• Data to use:
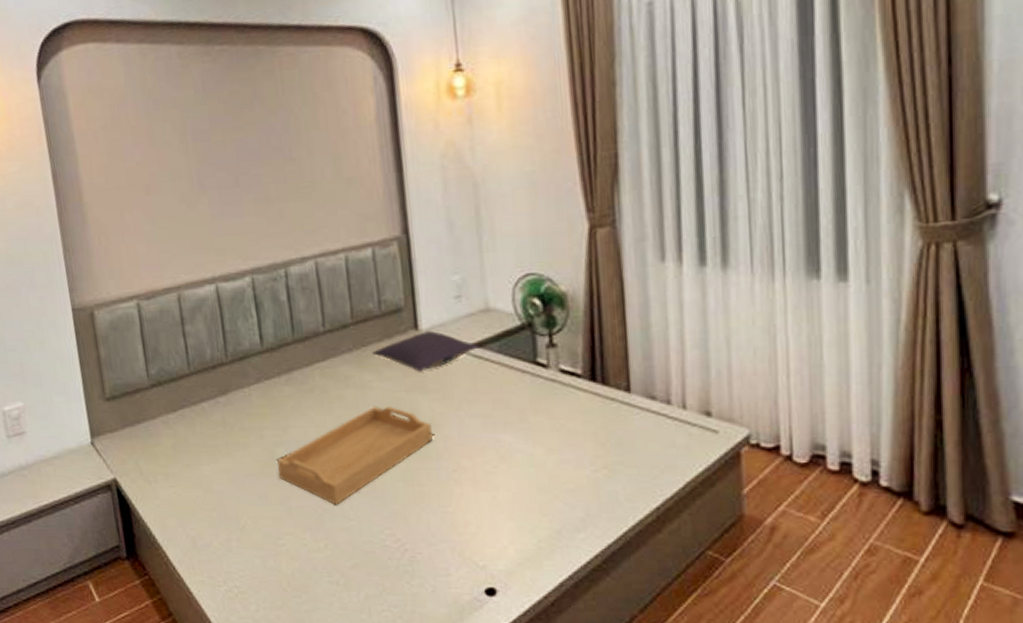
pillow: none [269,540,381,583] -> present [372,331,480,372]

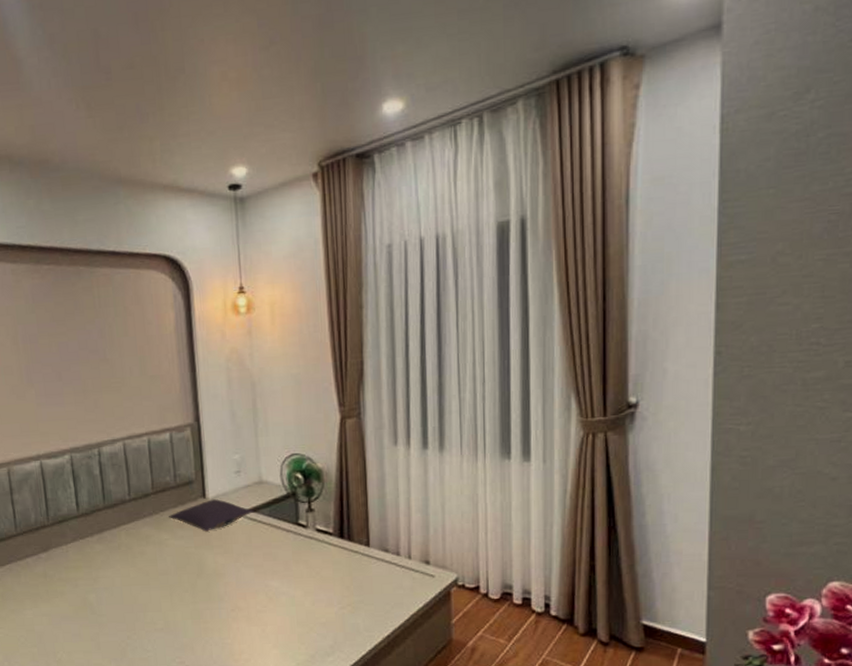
serving tray: present [277,406,433,505] -> none [89,559,216,640]

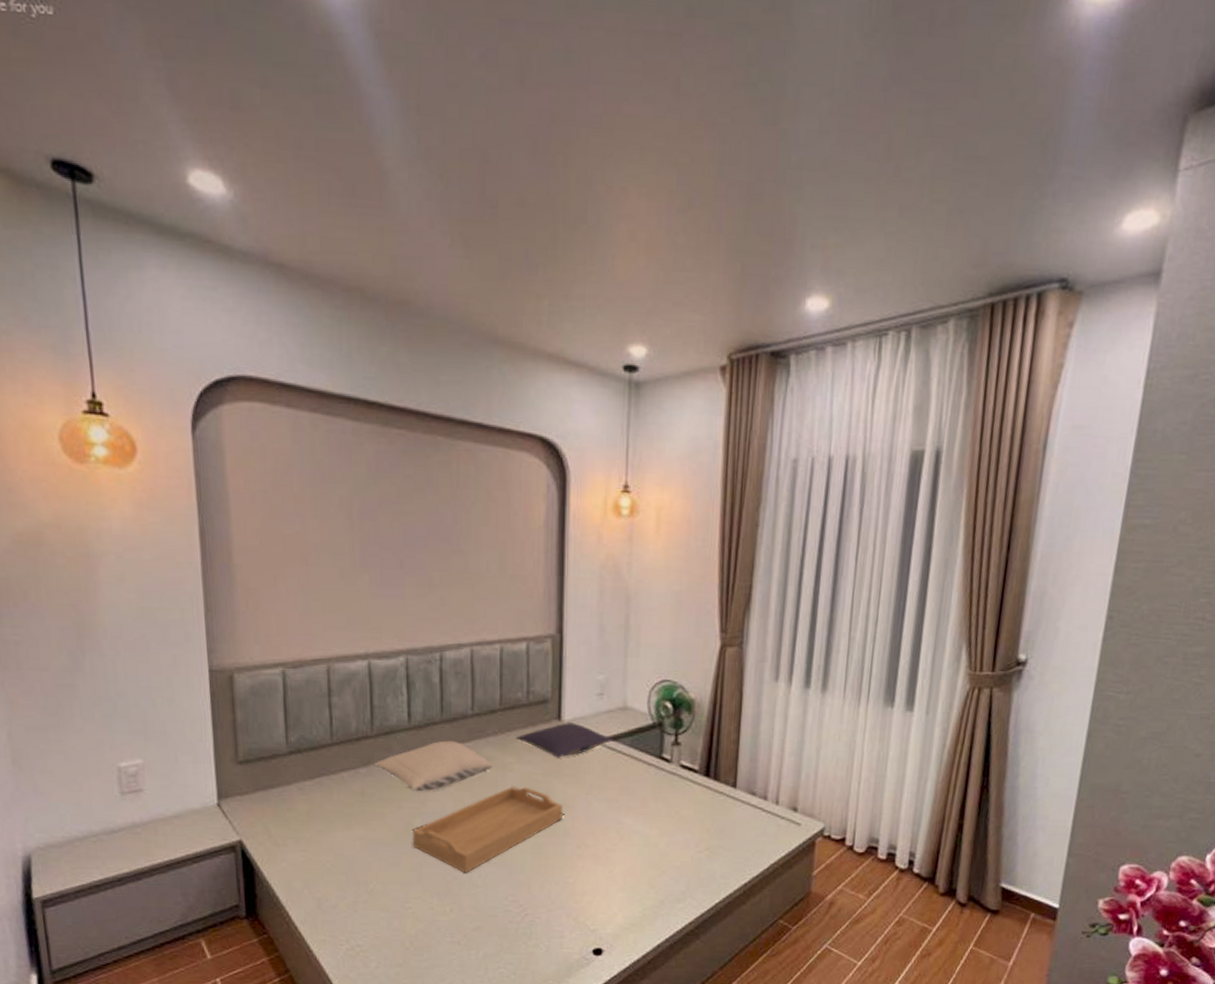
pillow: none [53,523,152,570] -> present [375,740,494,791]
serving tray: none [89,559,216,640] -> present [413,786,562,873]

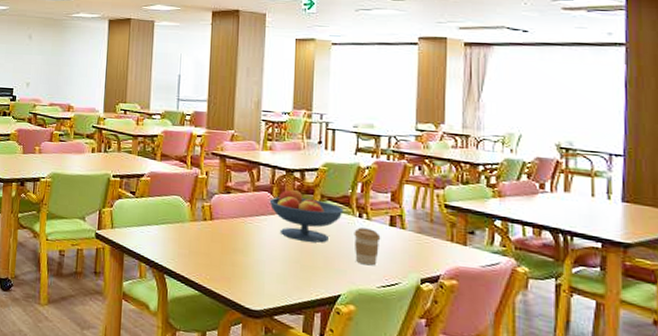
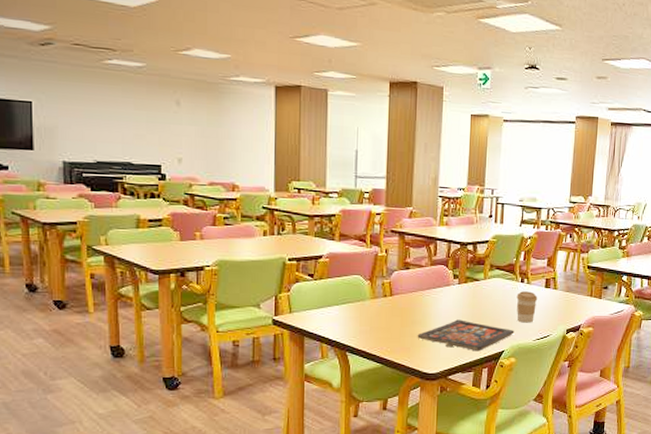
board game: none [239,252,353,292] -> present [417,319,515,352]
fruit bowl: present [269,188,344,243] -> none [445,261,509,308]

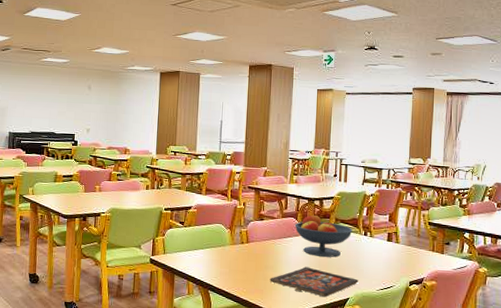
fruit bowl: none [445,261,509,308] -> present [294,214,353,257]
coffee cup: present [516,291,538,323] -> none [360,243,381,274]

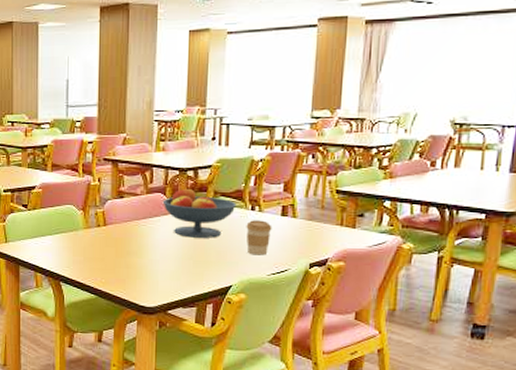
board game: present [269,267,359,297] -> none [133,250,244,286]
coffee cup: none [360,243,381,274] -> present [246,220,272,256]

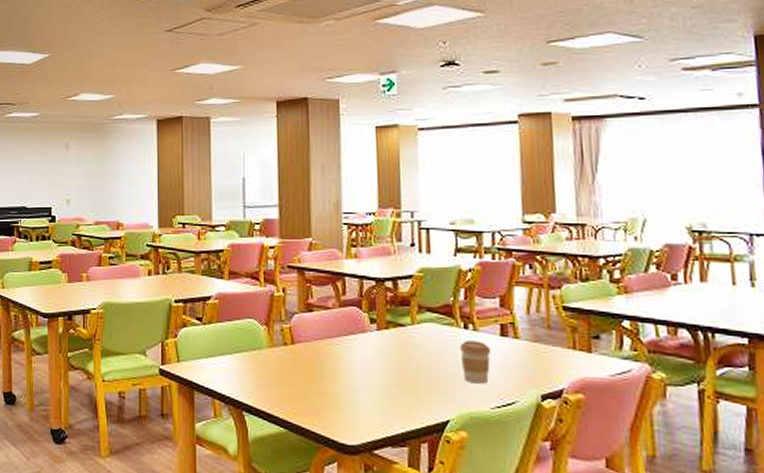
fruit bowl: present [162,188,237,238] -> none [358,301,446,362]

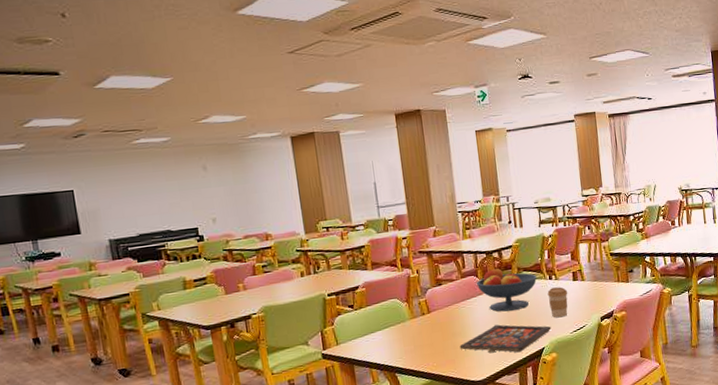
board game: none [328,376,462,420] -> present [459,324,551,353]
fruit bowl: none [358,301,446,362] -> present [476,269,537,312]

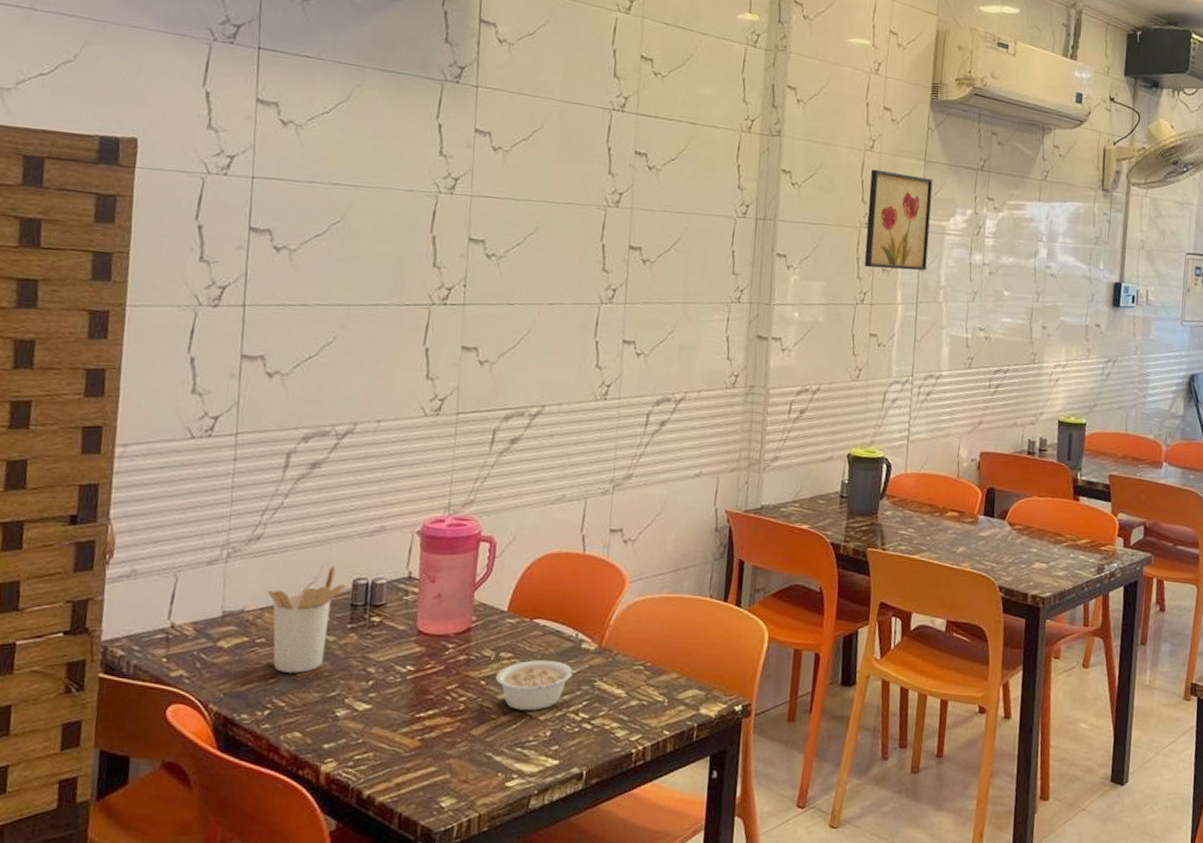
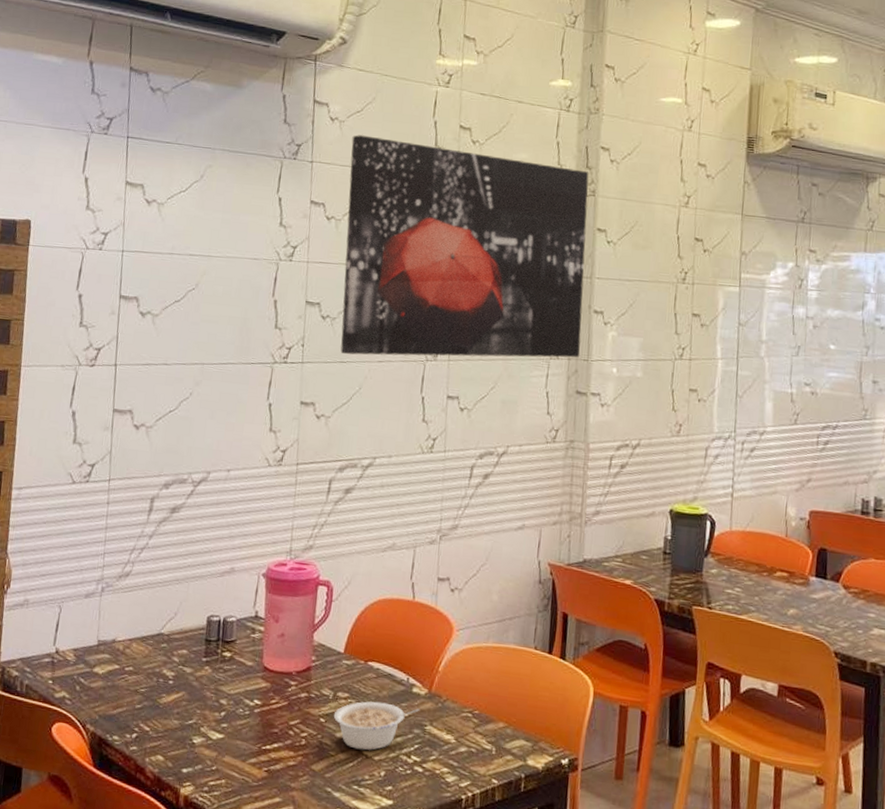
utensil holder: present [267,566,346,673] -> none [135,603,201,701]
wall art: none [507,59,775,302] -> present [340,135,589,358]
wall art: present [864,169,933,271] -> none [682,225,751,325]

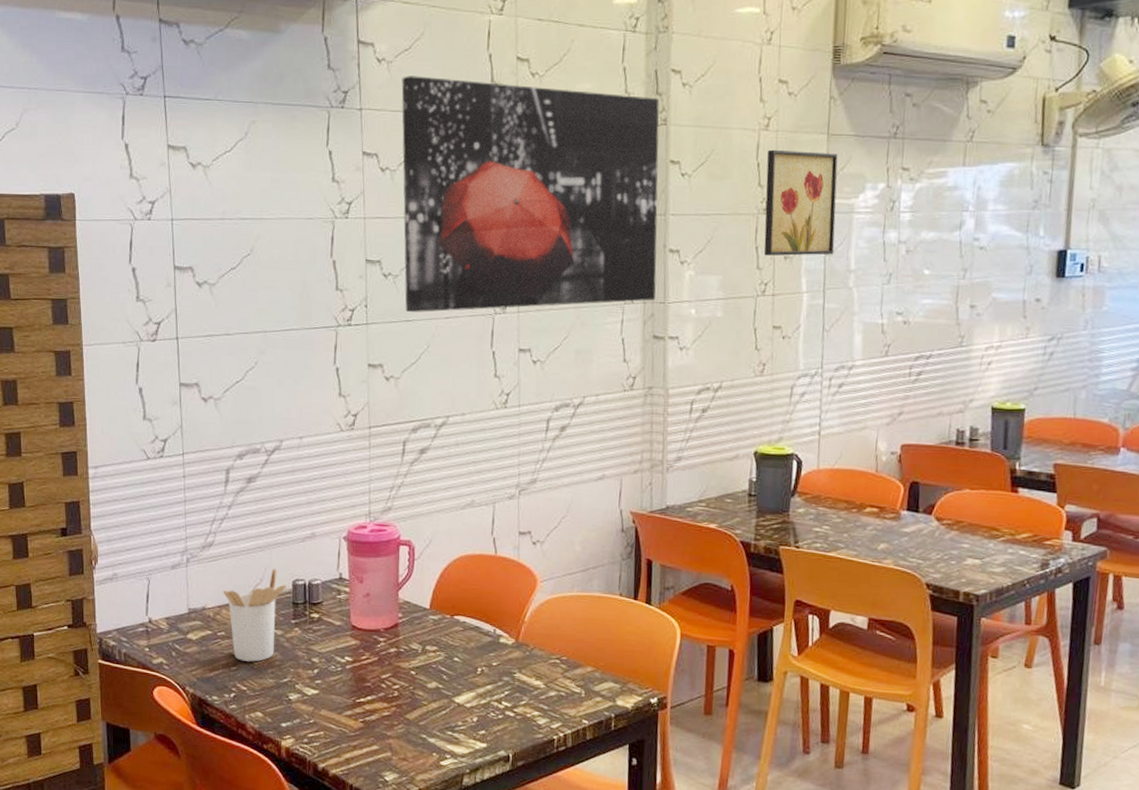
utensil holder: none [135,603,201,701] -> present [222,569,287,662]
legume: present [333,701,420,751] -> none [423,653,509,699]
wall art: none [682,225,751,325] -> present [763,149,838,256]

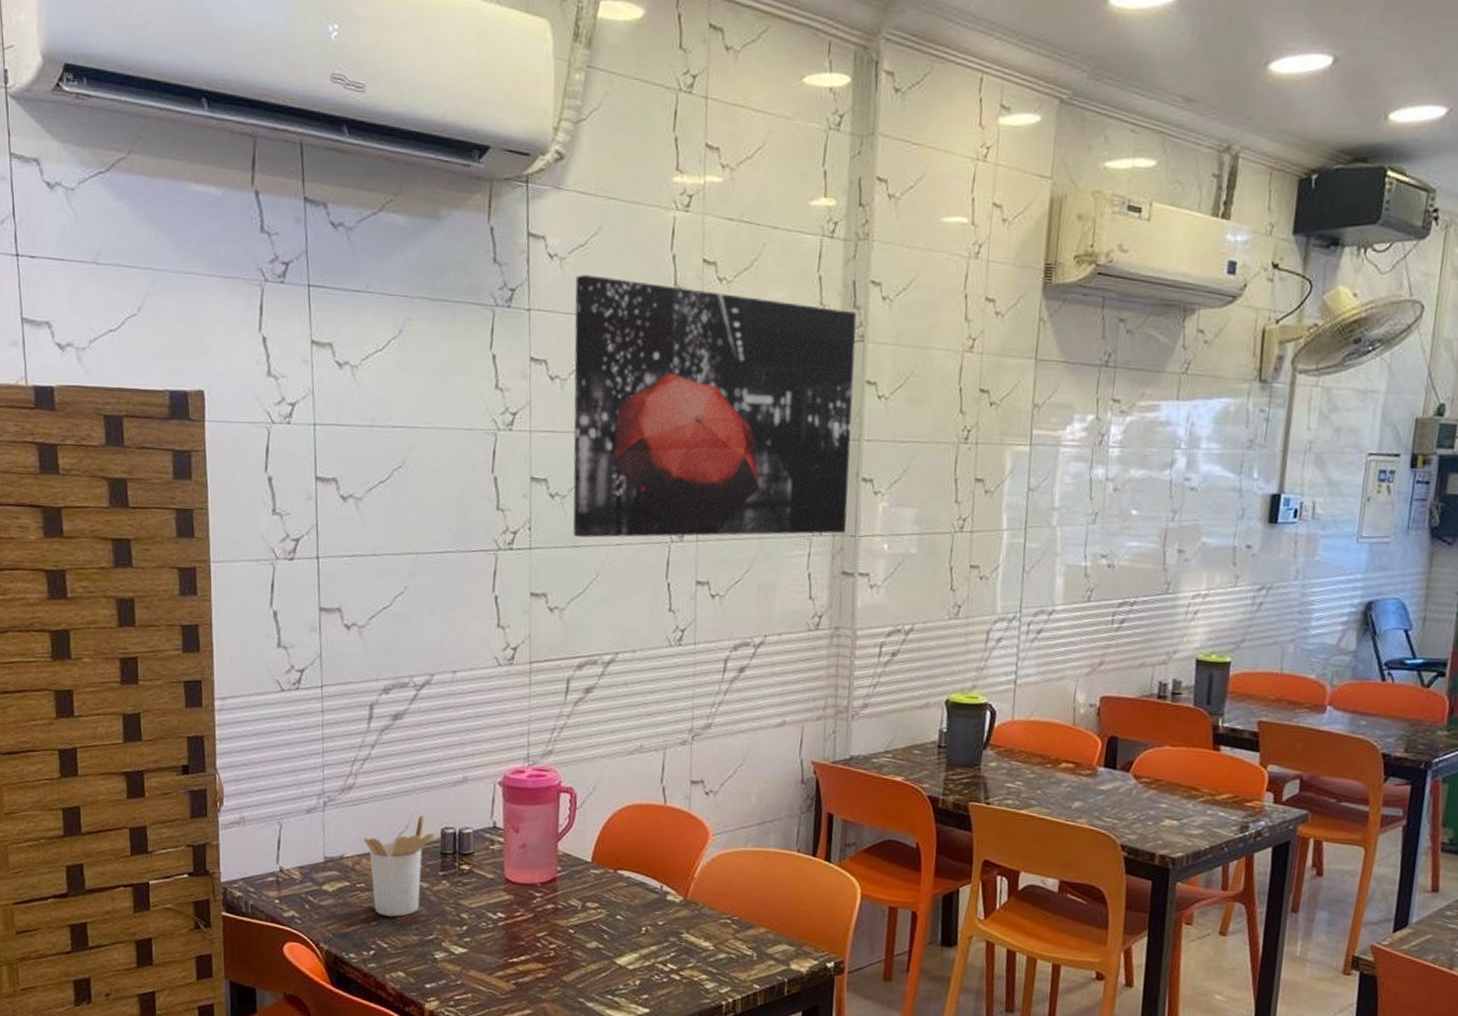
wall art: present [763,149,838,256] -> none [963,373,1046,491]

• What is being asked:
A faithful copy of all the data above, without its pictures, is the expected result.

• Reply:
pillow: none [269,540,381,583] -> present [372,331,480,372]

serving tray: present [277,406,433,505] -> none [89,559,216,640]

pillow: none [53,523,152,570] -> present [375,740,494,791]
serving tray: none [89,559,216,640] -> present [413,786,562,873]

board game: none [239,252,353,292] -> present [417,319,515,352]
fruit bowl: present [269,188,344,243] -> none [445,261,509,308]

fruit bowl: none [445,261,509,308] -> present [294,214,353,257]
coffee cup: present [516,291,538,323] -> none [360,243,381,274]

board game: present [269,267,359,297] -> none [133,250,244,286]
coffee cup: none [360,243,381,274] -> present [246,220,272,256]

fruit bowl: present [162,188,237,238] -> none [358,301,446,362]

board game: none [328,376,462,420] -> present [459,324,551,353]
fruit bowl: none [358,301,446,362] -> present [476,269,537,312]

utensil holder: present [267,566,346,673] -> none [135,603,201,701]
wall art: none [507,59,775,302] -> present [340,135,589,358]
wall art: present [864,169,933,271] -> none [682,225,751,325]

utensil holder: none [135,603,201,701] -> present [222,569,287,662]
legume: present [333,701,420,751] -> none [423,653,509,699]
wall art: none [682,225,751,325] -> present [763,149,838,256]

wall art: present [763,149,838,256] -> none [963,373,1046,491]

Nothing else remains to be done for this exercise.